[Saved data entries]
:::::

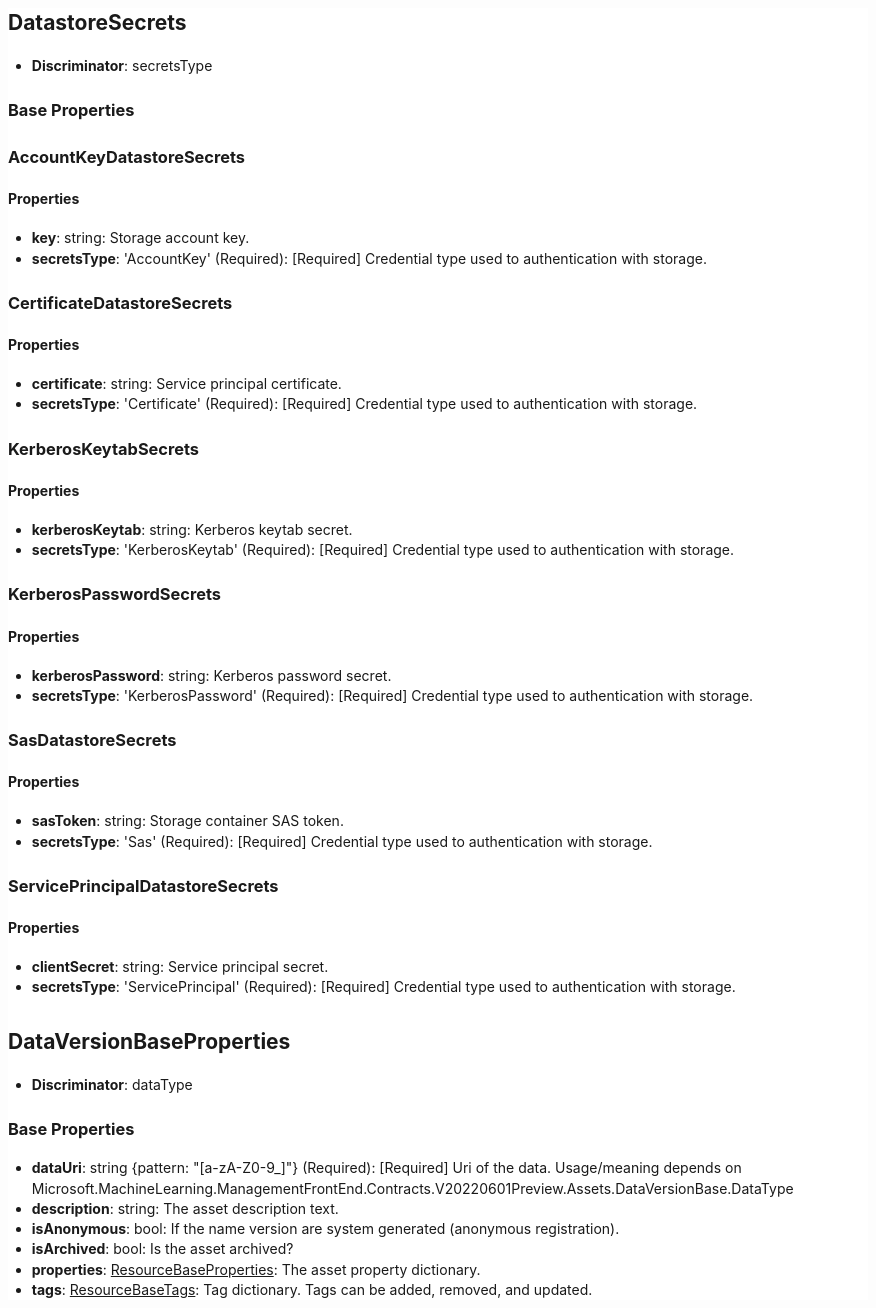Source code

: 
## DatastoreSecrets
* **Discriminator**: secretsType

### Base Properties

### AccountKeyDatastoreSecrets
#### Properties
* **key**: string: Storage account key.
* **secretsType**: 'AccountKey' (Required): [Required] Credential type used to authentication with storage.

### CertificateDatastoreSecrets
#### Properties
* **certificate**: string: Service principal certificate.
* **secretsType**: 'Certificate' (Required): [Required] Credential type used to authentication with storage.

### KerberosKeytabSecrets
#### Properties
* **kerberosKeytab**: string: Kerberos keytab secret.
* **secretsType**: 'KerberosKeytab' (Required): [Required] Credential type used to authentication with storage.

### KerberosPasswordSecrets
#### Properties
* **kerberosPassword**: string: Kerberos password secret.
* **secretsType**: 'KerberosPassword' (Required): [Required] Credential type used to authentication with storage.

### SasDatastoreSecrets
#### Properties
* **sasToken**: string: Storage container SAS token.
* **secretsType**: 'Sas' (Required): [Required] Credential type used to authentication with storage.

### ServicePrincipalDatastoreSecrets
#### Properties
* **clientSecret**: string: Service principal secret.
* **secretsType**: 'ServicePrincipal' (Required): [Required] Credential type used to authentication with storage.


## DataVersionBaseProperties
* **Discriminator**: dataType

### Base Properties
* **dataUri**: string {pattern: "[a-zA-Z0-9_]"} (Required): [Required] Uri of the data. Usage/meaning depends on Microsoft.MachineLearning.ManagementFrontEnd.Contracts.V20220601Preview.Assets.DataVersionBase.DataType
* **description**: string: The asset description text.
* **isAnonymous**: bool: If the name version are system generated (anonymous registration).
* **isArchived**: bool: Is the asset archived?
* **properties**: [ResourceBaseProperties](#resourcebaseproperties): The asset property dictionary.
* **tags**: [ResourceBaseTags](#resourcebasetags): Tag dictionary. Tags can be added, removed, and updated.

:::::

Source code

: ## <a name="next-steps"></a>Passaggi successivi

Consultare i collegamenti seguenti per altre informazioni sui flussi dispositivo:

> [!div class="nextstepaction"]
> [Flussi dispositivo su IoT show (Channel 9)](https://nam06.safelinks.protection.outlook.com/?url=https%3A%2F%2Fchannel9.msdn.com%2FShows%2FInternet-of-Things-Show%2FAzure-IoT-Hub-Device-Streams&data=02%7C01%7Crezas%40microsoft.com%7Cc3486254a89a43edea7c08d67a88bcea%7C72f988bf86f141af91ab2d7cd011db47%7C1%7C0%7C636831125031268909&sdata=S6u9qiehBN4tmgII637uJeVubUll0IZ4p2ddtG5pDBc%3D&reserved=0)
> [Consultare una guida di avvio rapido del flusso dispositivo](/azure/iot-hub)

:::::

• [Problem]: Give back the records above exactly, limited to the lines between the one holding "Service principal certificate." and the one holding "removed, and updated.", inclusive.

• [Your solution]:
* **certificate**: string: Service principal certificate.
* **secretsType**: 'Certificate' (Required): [Required] Credential type used to authentication with storage.

### KerberosKeytabSecrets
#### Properties
* **kerberosKeytab**: string: Kerberos keytab secret.
* **secretsType**: 'KerberosKeytab' (Required): [Required] Credential type used to authentication with storage.

### KerberosPasswordSecrets
#### Properties
* **kerberosPassword**: string: Kerberos password secret.
* **secretsType**: 'KerberosPassword' (Required): [Required] Credential type used to authentication with storage.

### SasDatastoreSecrets
#### Properties
* **sasToken**: string: Storage container SAS token.
* **secretsType**: 'Sas' (Required): [Required] Credential type used to authentication with storage.

### ServicePrincipalDatastoreSecrets
#### Properties
* **clientSecret**: string: Service principal secret.
* **secretsType**: 'ServicePrincipal' (Required): [Required] Credential type used to authentication with storage.


## DataVersionBaseProperties
* **Discriminator**: dataType

### Base Properties
* **dataUri**: string {pattern: "[a-zA-Z0-9_]"} (Required): [Required] Uri of the data. Usage/meaning depends on Microsoft.MachineLearning.ManagementFrontEnd.Contracts.V20220601Preview.Assets.DataVersionBase.DataType
* **description**: string: The asset description text.
* **isAnonymous**: bool: If the name version are system generated (anonymous registration).
* **isArchived**: bool: Is the asset archived?
* **properties**: [ResourceBaseProperties](#resourcebaseproperties): The asset property dictionary.
* **tags**: [ResourceBaseTags](#resourcebasetags): Tag dictionary. Tags can be added, removed, and updated.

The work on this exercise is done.